# TASK INSTRUCTIONS
The records below must be repeated exactly, but without their pictures.

Stored data entries
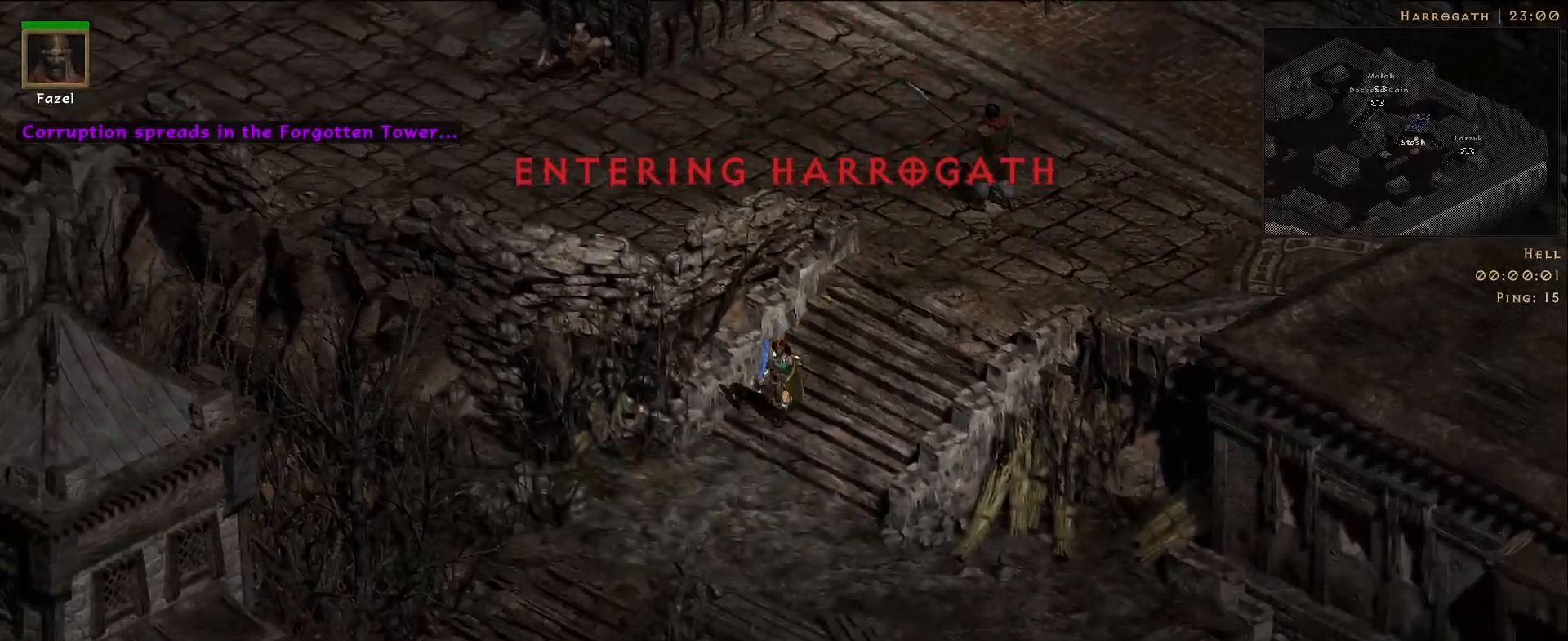
{"keys": [], "mouse": [], "events": [[33, "mouse_left", "down"], [167, "mouse_left", "up"], [283, "mouse_left", "down"], [417, "mouse_left", "up"]]}
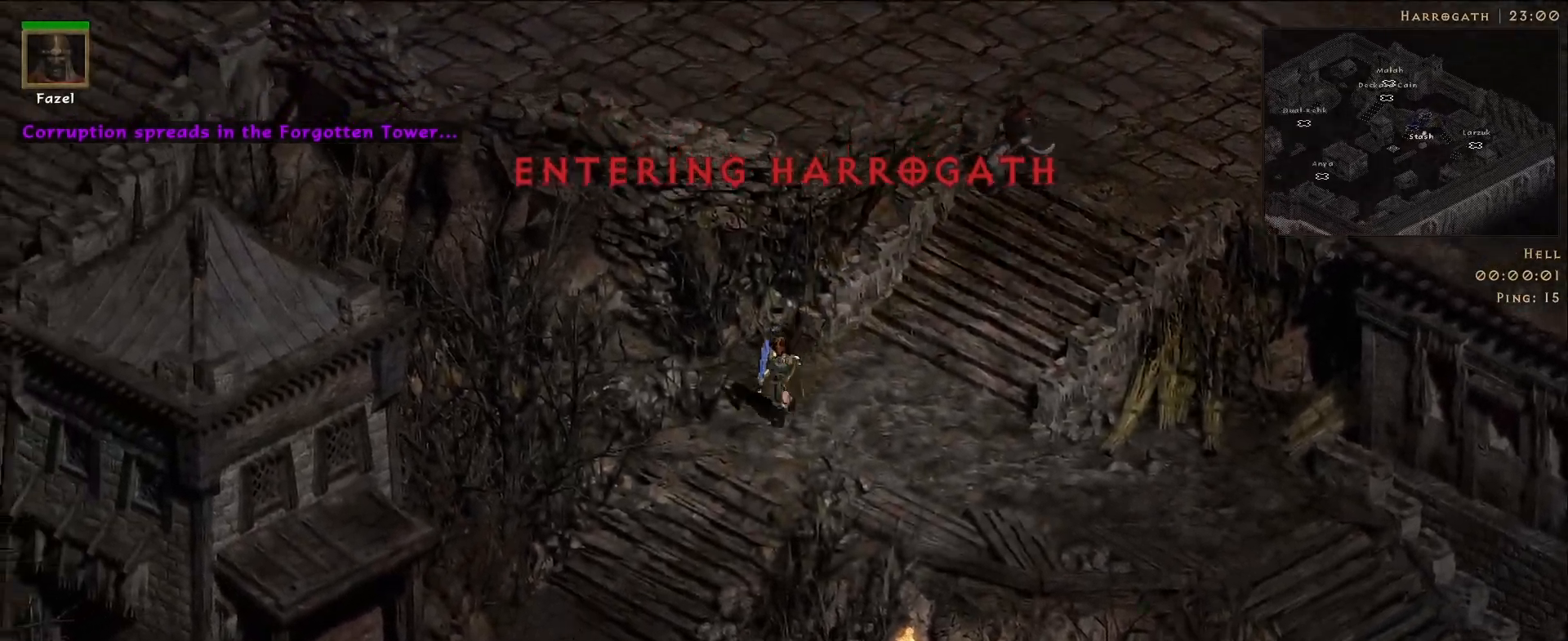
{"keys": [], "mouse": [], "events": [[17, "mouse_left", "down"], [133, "mouse_left", "up"], [250, "mouse_left", "down"], [383, "mouse_left", "up"]]}
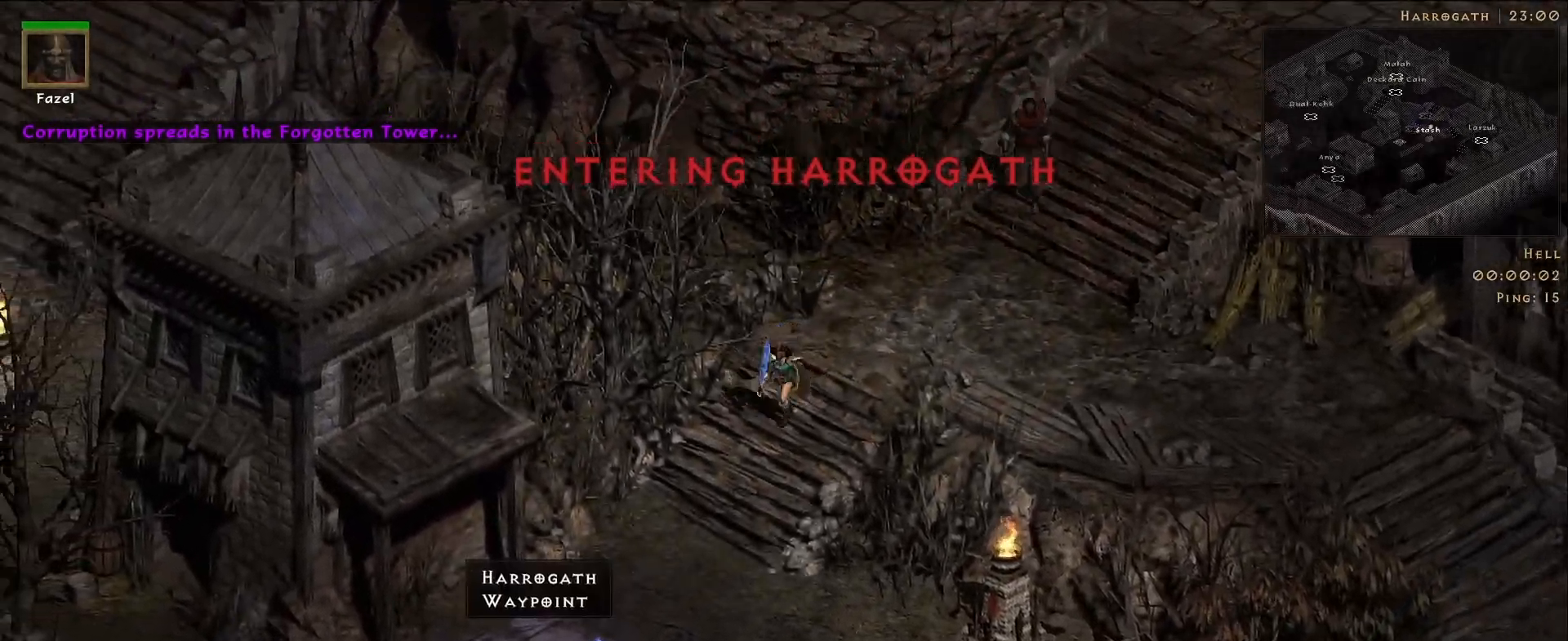
{"keys": [], "mouse": ["left"], "events": [[450, "mouse_left", "down"]]}
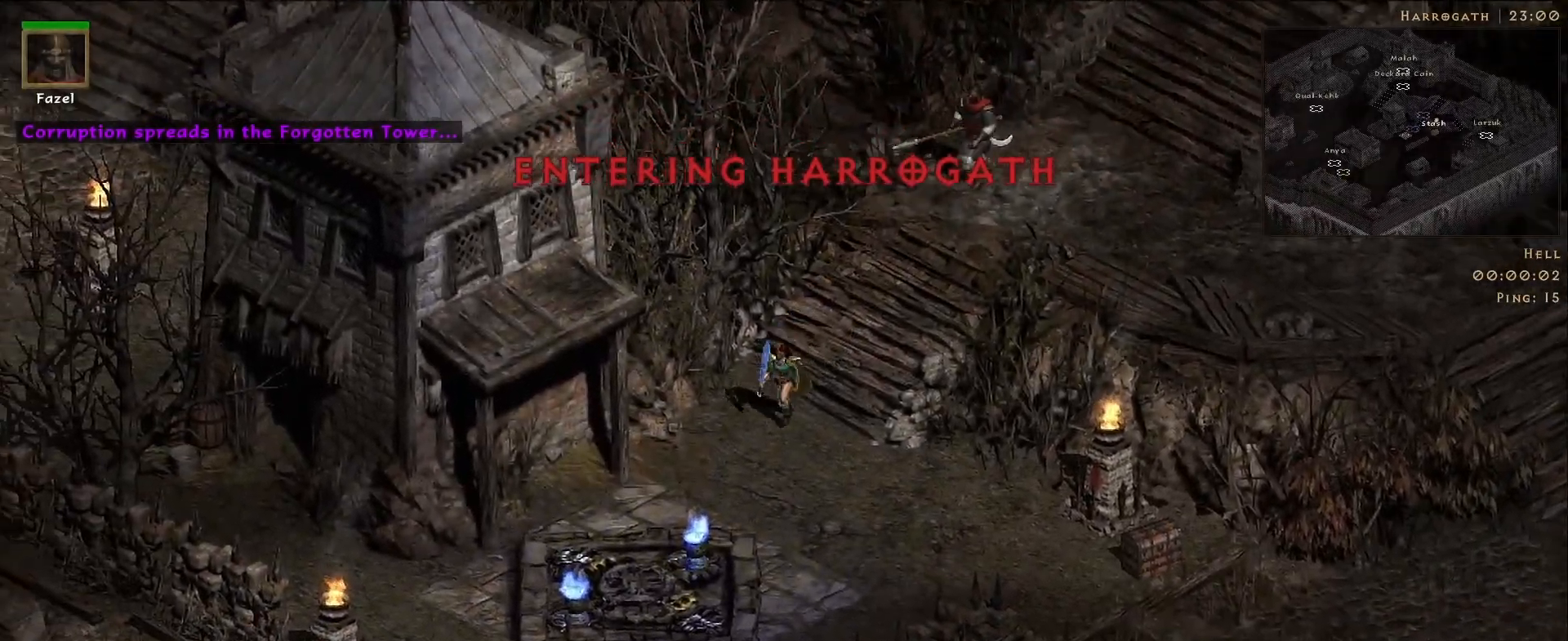
{"keys": [], "mouse": ["left"], "events": [[33, "mouse_left", "up"], [167, "mouse_left", "down"], [283, "mouse_left", "up"], [400, "mouse_left", "down"]]}
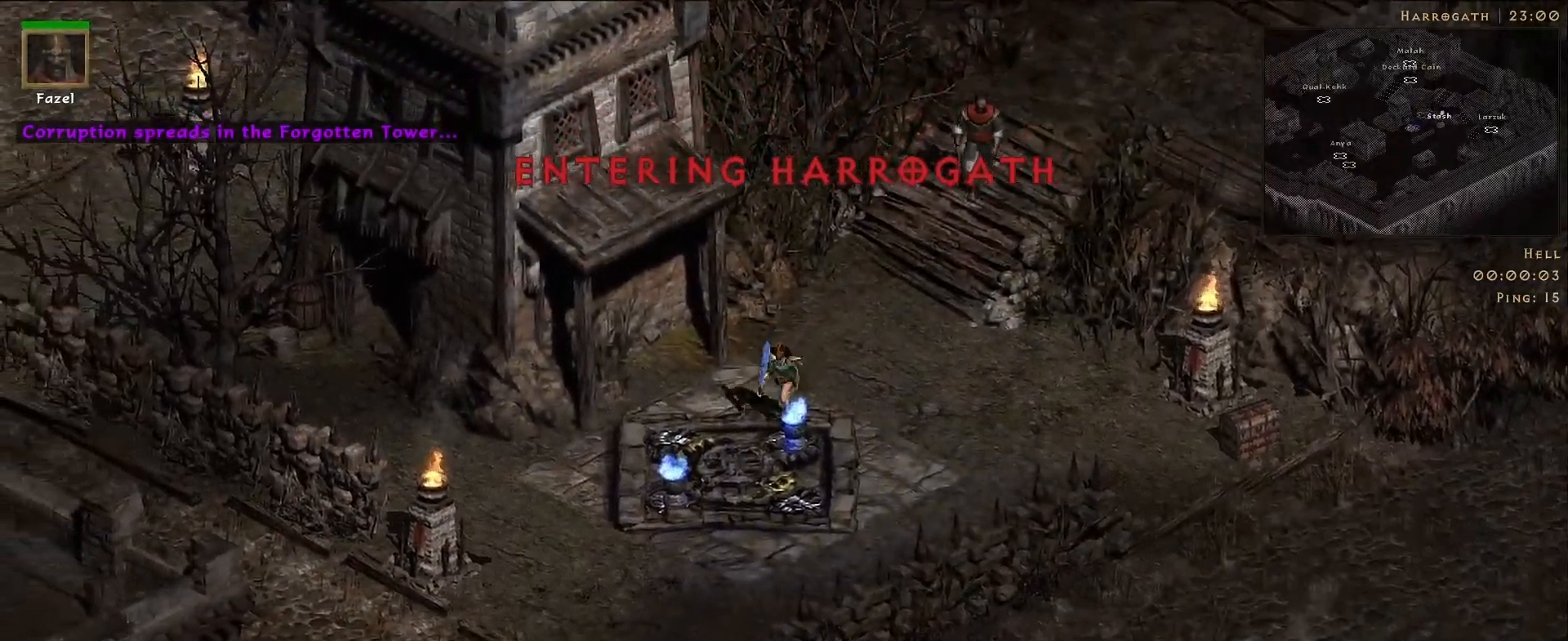
{"keys": [], "mouse": ["left"], "events": [[33, "mouse_left", "up"], [167, "mouse_left", "down"], [267, "mouse_left", "up"], [383, "mouse_left", "down"]]}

# EXERCISE SOLUTION
{"keys": [], "mouse": [], "events": [[33, "mouse_left", "down"], [167, "mouse_left", "up"], [283, "mouse_left", "down"], [417, "mouse_left", "up"]]}
{"keys": [], "mouse": [], "events": [[17, "mouse_left", "down"], [133, "mouse_left", "up"], [250, "mouse_left", "down"], [383, "mouse_left", "up"]]}
{"keys": [], "mouse": ["left"], "events": [[450, "mouse_left", "down"]]}
{"keys": [], "mouse": ["left"], "events": [[33, "mouse_left", "up"], [167, "mouse_left", "down"], [283, "mouse_left", "up"], [400, "mouse_left", "down"]]}
{"keys": [], "mouse": ["left"], "events": [[33, "mouse_left", "up"], [167, "mouse_left", "down"], [267, "mouse_left", "up"], [383, "mouse_left", "down"]]}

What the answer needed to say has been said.